O silêncio se prolongou tanto que a juíza desviou o olhar das suas anotações.
"Eu não consegui", disse Tim finalmente. "Ela não se parecia mais com a minha mãe."
Por um breve instante, ele não era um homem de terno caro. Era um filho que fugira da dor errada e contratara alguém para carregá-la.
Margaret testemunhou depois dele, pequena na cadeira de testemunhas, mas firme.
“Rosie me disse, com toda a clareza, que Jeremy era o rapaz que escolheu ficar. Ela sabia exatamente quem ele era.”
Quando chegou a minha vez de depor, não tentei me esconder atrás de uma mentira.
"Eu peguei o dinheiro", admiti. "Precisava dele para os remédios da minha mãe. Mas continuei voltando. Não podia abandoná-la como se fosse um filho."
A juíza leu a carta de Rosie sem dizer uma palavra, depois ergueu a cabeça.
“O legado permanece válido.”
No banco, enfiei a chave na caixa de segurança. Lá dentro havia títulos de poupança, maços de dinheiro bem organizados e uma fotografia de uma jovem segurando um bebê.

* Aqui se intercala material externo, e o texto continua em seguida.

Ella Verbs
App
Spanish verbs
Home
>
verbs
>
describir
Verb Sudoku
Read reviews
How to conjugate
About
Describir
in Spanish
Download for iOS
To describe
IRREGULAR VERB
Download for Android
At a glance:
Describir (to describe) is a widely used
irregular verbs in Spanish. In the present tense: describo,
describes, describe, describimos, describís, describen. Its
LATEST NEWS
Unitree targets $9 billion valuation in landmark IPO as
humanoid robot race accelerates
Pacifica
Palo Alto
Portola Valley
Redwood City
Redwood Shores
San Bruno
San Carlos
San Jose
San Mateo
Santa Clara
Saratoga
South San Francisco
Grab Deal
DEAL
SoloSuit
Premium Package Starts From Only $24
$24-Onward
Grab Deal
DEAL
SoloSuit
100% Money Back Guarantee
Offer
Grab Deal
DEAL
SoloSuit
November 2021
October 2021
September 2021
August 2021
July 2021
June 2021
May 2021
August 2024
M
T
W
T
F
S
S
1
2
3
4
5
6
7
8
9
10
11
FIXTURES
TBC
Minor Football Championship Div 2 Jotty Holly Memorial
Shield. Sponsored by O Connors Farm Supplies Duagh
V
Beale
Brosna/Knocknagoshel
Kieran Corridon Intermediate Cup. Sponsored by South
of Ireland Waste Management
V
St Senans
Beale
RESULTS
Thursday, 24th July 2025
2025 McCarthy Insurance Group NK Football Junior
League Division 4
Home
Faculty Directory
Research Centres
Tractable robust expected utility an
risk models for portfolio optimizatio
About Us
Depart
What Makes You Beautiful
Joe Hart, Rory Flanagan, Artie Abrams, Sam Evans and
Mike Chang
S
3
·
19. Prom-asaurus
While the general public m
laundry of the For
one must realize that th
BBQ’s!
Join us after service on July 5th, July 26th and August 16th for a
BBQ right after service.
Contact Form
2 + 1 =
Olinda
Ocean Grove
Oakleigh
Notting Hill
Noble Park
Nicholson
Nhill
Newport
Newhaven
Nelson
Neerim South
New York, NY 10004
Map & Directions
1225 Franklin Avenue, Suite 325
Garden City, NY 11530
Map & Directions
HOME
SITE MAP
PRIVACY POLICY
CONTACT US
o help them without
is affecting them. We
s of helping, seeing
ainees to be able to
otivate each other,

Minha visão ficou embaçada.
Li sua última frase mais uma vez: “Use metade para meus amigos. Eles também não têm ninguém.”

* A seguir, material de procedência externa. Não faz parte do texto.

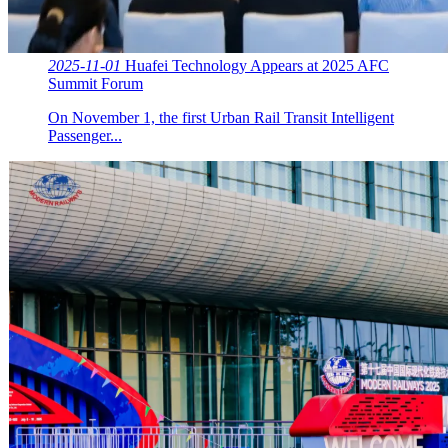
2025-11-01
Huafei Technology Appears at 2025 AFC
Summit Forum
On November 1, the first Urban Rail Transit Intelligent
Passenger...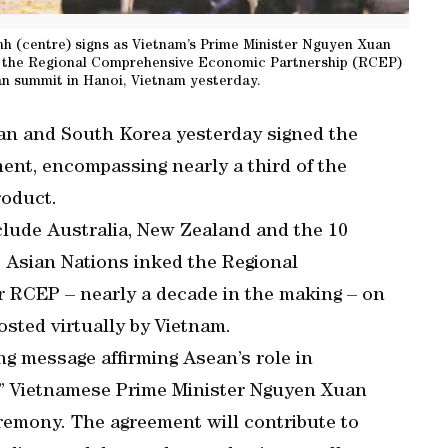
nh (centre) signs as Vietnam’s Prime Minister Nguyen Xuan
of the Regional Comprehensive Economic Partnership (RCEP)
n summit in Hanoi, Vietnam yesterday.
pan and South Korea yesterday signed the
ment, encompassing nearly a third of the
roduct.
nclude Australia, New Zealand and the 10
 Asian Nations inked the Regional
 RCEP – nearly a decade in the making – on
osted virtually by Vietnam.
ng message affirming Asean’s role in
m,” Vietnamese Prime Minister Nguyen Xuan
eremony. The agreement will contribute to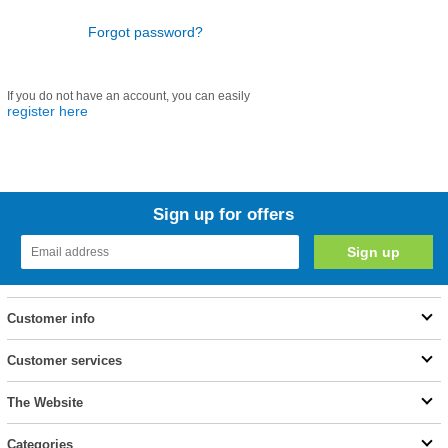
Forgot password?
If you do not have an account, you can easily
register here
Sign up for offers
Customer info
Customer services
The Website
Categories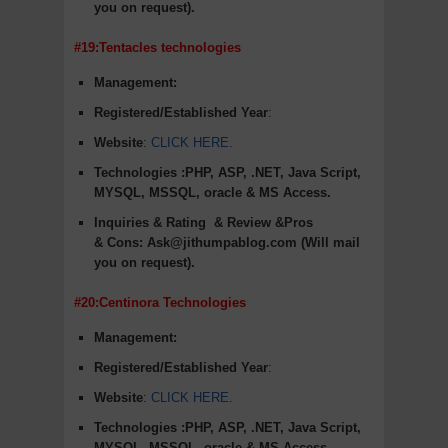
you on request).
#19:Tentacles technologies
Management:
Registered/Established Year
:
Website
:
CLICK HERE
.
Technologies :PHP, ASP, .NET, Java Script,
MYSQL, MSSQL, oracle & MS Access.
Inquiries & Rating
& Review &Pros
&
Cons
:
Ask@jithumpablog.com (Will mail
you on request).
#20:Centinora Technologies
Management:
Registered/Established Year
:
Website
:
CLICK HERE
.
Technologies :PHP, ASP, .NET, Java Script,
MYSQL, MSSQL, oracle & MS Access.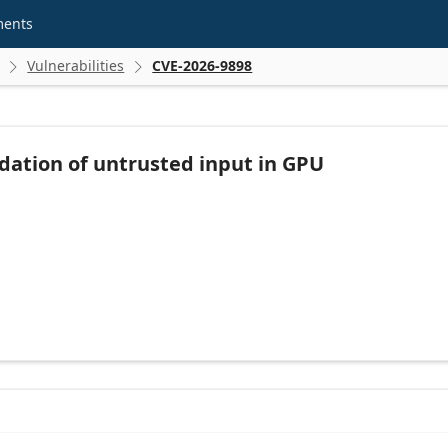
ments
Vulnerabilities
CVE-2026-9898


dation of untrusted input in GPU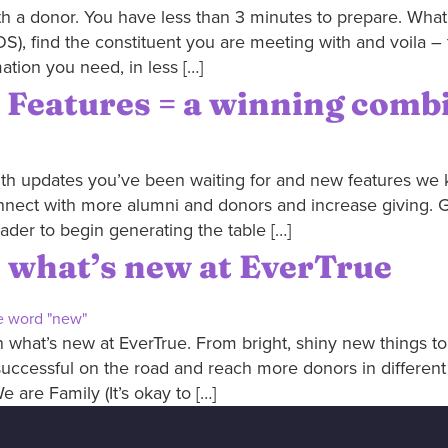
h a donor. You have less than 3 minutes to prepare. What
S), find the constituent you are meeting with and voila – 
ation you need, in less […]
 Features = a winning comb
ith updates you’ve been waiting for and new features we k
nnect with more alumni and donors and increase giving. Get
ader to begin generating the table […]
th what’s new at EverTrue
what’s new at EverTrue. From bright, shiny new things to 
uccessful on the road and reach more donors in differen
We are Family (It’s okay to […]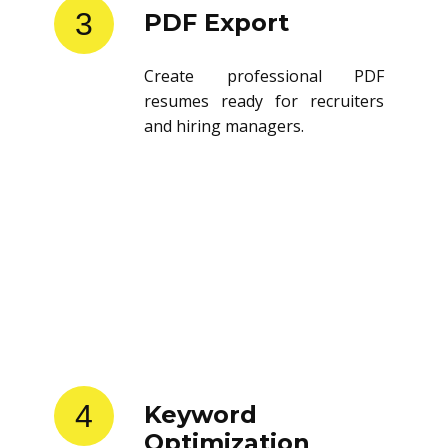
3
PDF Export
Create professional PDF
resumes ready for recruiters
and hiring managers.
4
Keyword
Optimization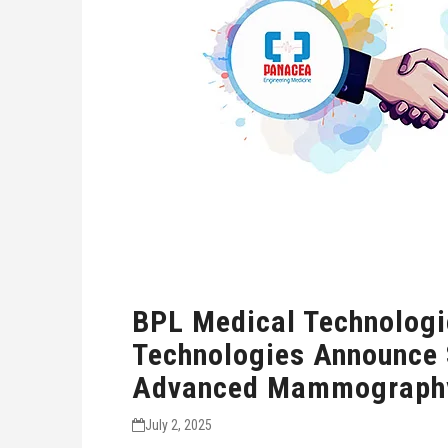
BPL Medical Technologi
Technologies Announce S
Advanced Mammography
July 2, 2025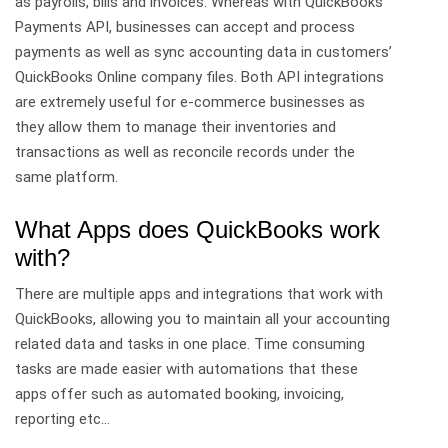
as payrolls, bills and invoices. Whereas with QuickBooks
Payments API, businesses can accept and process
payments as well as sync accounting data in customers’
QuickBooks Online company files. Both API integrations
are extremely useful for e-commerce businesses as
they allow them to manage their inventories and
transactions as well as reconcile records under the
same platform.
What Apps does QuickBooks work
with?
There are multiple apps and integrations that work with
QuickBooks, allowing you to maintain all your accounting
related data and tasks in one place. Time consuming
tasks are made easier with automations that these
apps offer such as automated booking, invoicing,
reporting etc…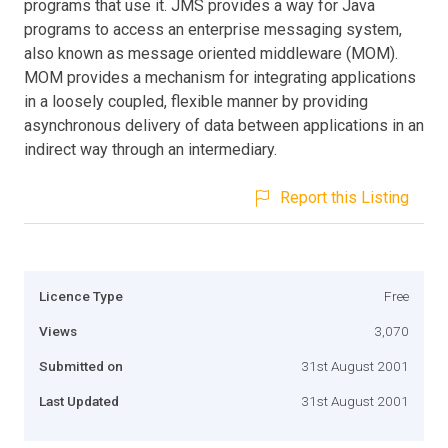
programs that use it. JMS provides a way for Java
programs to access an enterprise messaging system,
also known as message oriented middleware (MOM).
MOM provides a mechanism for integrating applications
in a loosely coupled, flexible manner by providing
asynchronous delivery of data between applications in an
indirect way through an intermediary.
Report this Listing
Licence Type
Free
Views
3,070
Submitted on
31st August 2001
Last Updated
31st August 2001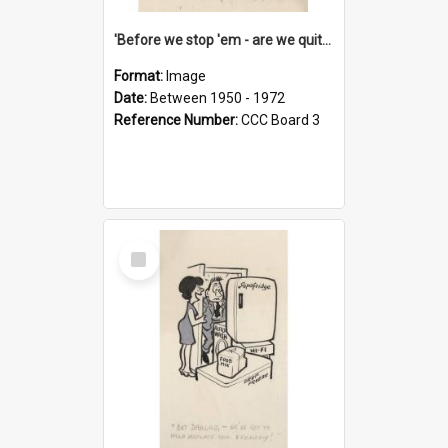
'Before we stop 'em - are we quite sure who's in that car?'
Format:
Image
Date:
Between 1950 - 1972
Reference Number:
CCC Board 3
Select
Item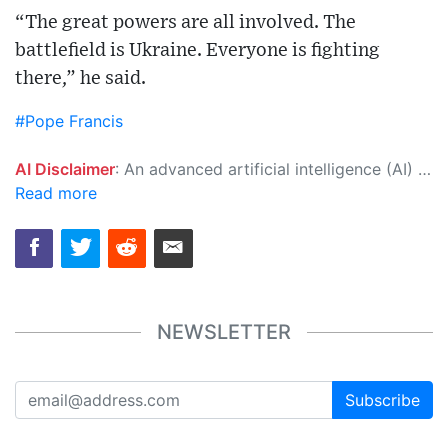
“The great powers are all involved. The
battlefield is Ukraine. Everyone is fighting
there,” he said.
#Pope Francis
AI Disclaimer
: An advanced artificial intelligence (AI) system generated the content of this page on its own. This innovative technology conducts extensive research from a variety of reliable sources, performs rigorous fact-checking and verification, cleans up and balances biased or manipulated content, and presents a minimal factual summary that is just enough yet essential for you to function as an informed and educated citizen. Please keep in mind, however, that this system is an evolving technology, and as a result, the article may contain accidental inaccuracies or errors. We urge you to help us improve our site by reporting any inaccuracies you find using the "
Read more
NEWSLETTER
Subscribe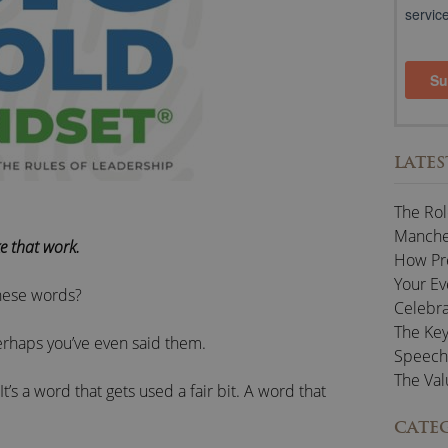
LATES
The Rol
Manches
e that work.
How Pr
Your Ev
hese words?
Celebra
The Key
rhaps you’ve even said them.
Speech
The Val
It’s a word that gets used a fair bit. A word that
CATE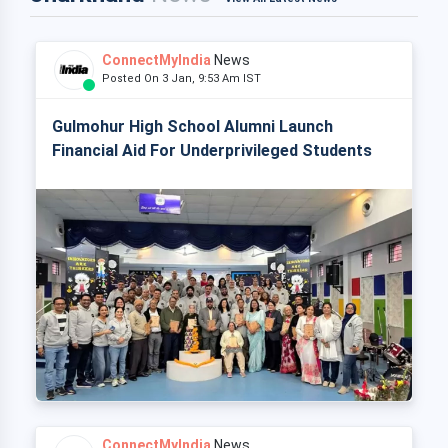
ConnectMyIndia
News
Posted On 3 Jan, 9:53 Am IST
Gulmohur High School Alumni Launch
Financial Aid For Underprivileged Students
ConnectMyIndia
News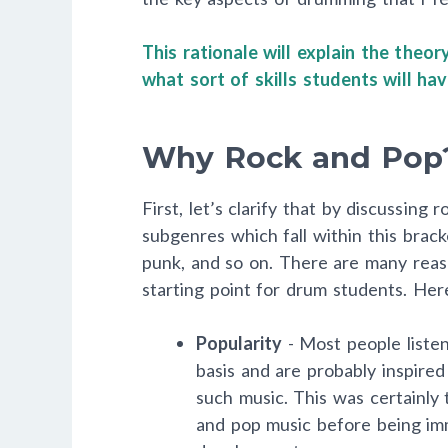
This rationale will explain the theo
what sort of skills students will h
Why Rock and Pop
First, let’s clarify that by discussing
subgenres which fall within this brack
punk, and so on. There are many reaso
starting point for drum students. He
Popularity
- Most people listen
basis and are probably inspired
such music. This was certainly 
and pop music before being imm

Uma semana depois, sentei-me em frente ao diretor do lar de idosos.
“Metade vai para os moradores”, eu disse. “Passeios. Refeições melhores. Tudo o que Margaret disser que eles precisam.”
Ela assentiu com a cabeça, sorrindo gentilmente.
Naquele mês, quitei as contas médicas da minha mãe. Pela primeira vez em anos, dormi sem ter que contar dinheiro.
Todo sábado, eu voltava dirigindo para casa. Margaret sempre guardava um lugar para mim perto da janela, na velha cadeira da Rosie.
Certa tarde, trouxe um pequeno ramo de tulipas e coloquei-o sobre o assento daquela cadeira.
Margaret observava em silêncio, com as agulhas de tricô ainda repousando em seu colo.
“Ela me ensinou a ficar”, eu disse.
Margaret acenou levemente com a cabeça, e a luz do sol percorreu lentamente as pétalas.